Request
Reproduce only the lines of the material below that start at the line containing "SERVICIOS PERSONALES, 12997790: 1900000" and stop at the line containing "SERVICIOS GENERALES, 13034303-07: 2100000". Keep both end lines.

Material to process

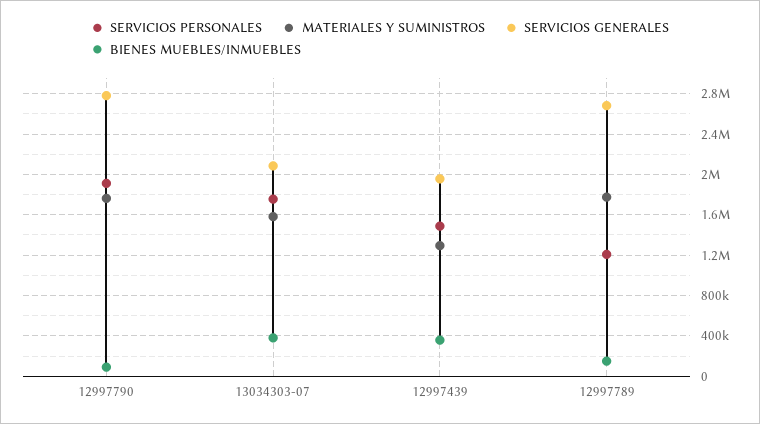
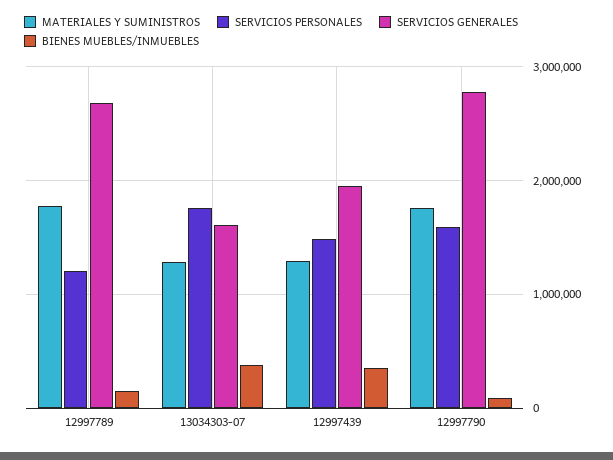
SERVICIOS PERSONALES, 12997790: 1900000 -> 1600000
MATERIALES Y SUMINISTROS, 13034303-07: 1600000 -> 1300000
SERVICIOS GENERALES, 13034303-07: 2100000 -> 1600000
* * *
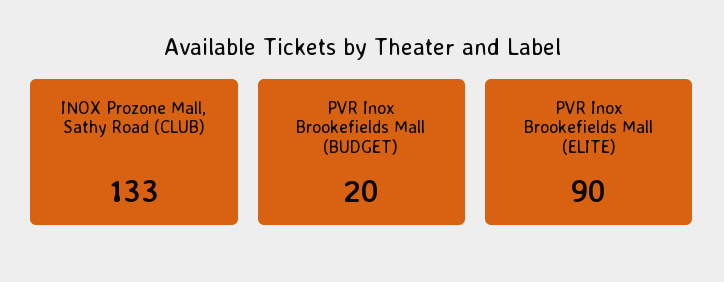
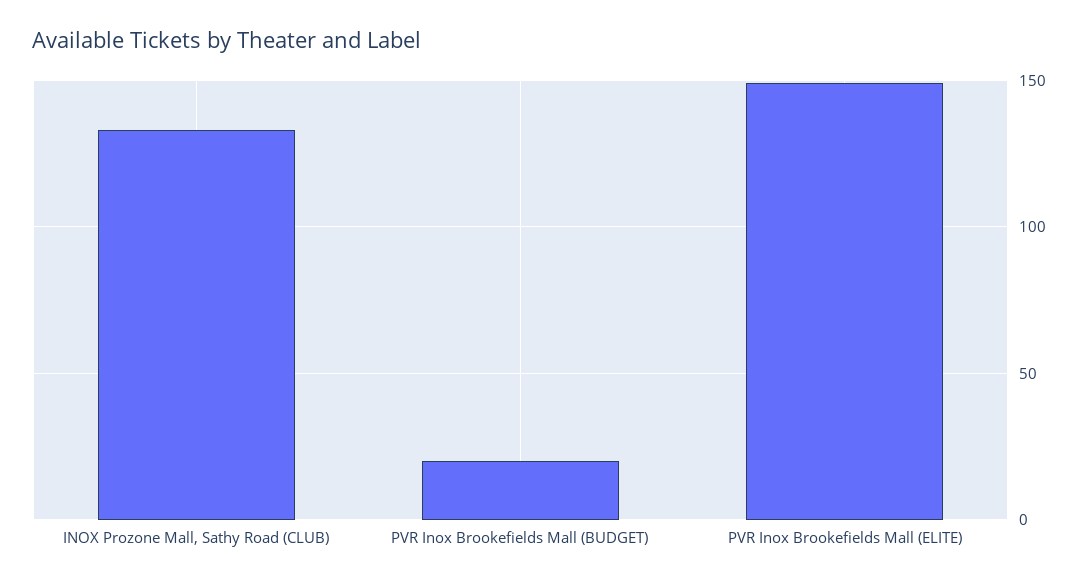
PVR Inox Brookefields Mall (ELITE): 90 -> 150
--
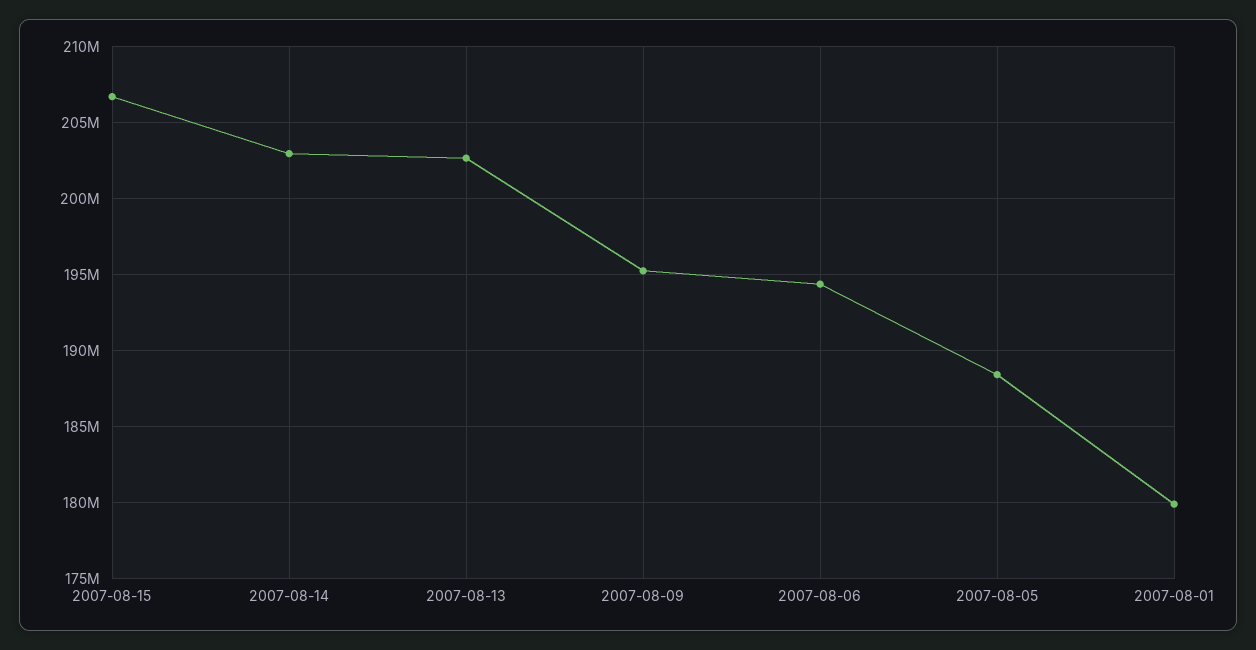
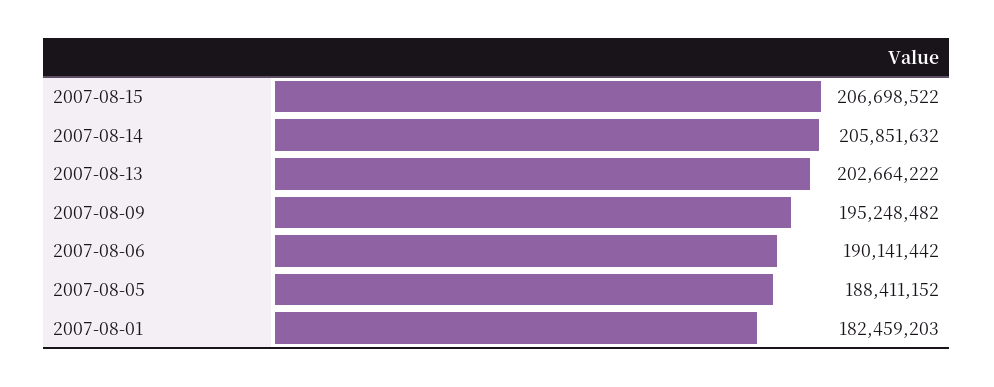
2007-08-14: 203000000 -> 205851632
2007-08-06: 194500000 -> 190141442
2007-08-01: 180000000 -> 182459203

Response
SERVICIOS PERSONALES, 12997790: 1900000 -> 1600000
MATERIALES Y SUMINISTROS, 13034303-07: 1600000 -> 1300000
SERVICIOS GENERALES, 13034303-07: 2100000 -> 1600000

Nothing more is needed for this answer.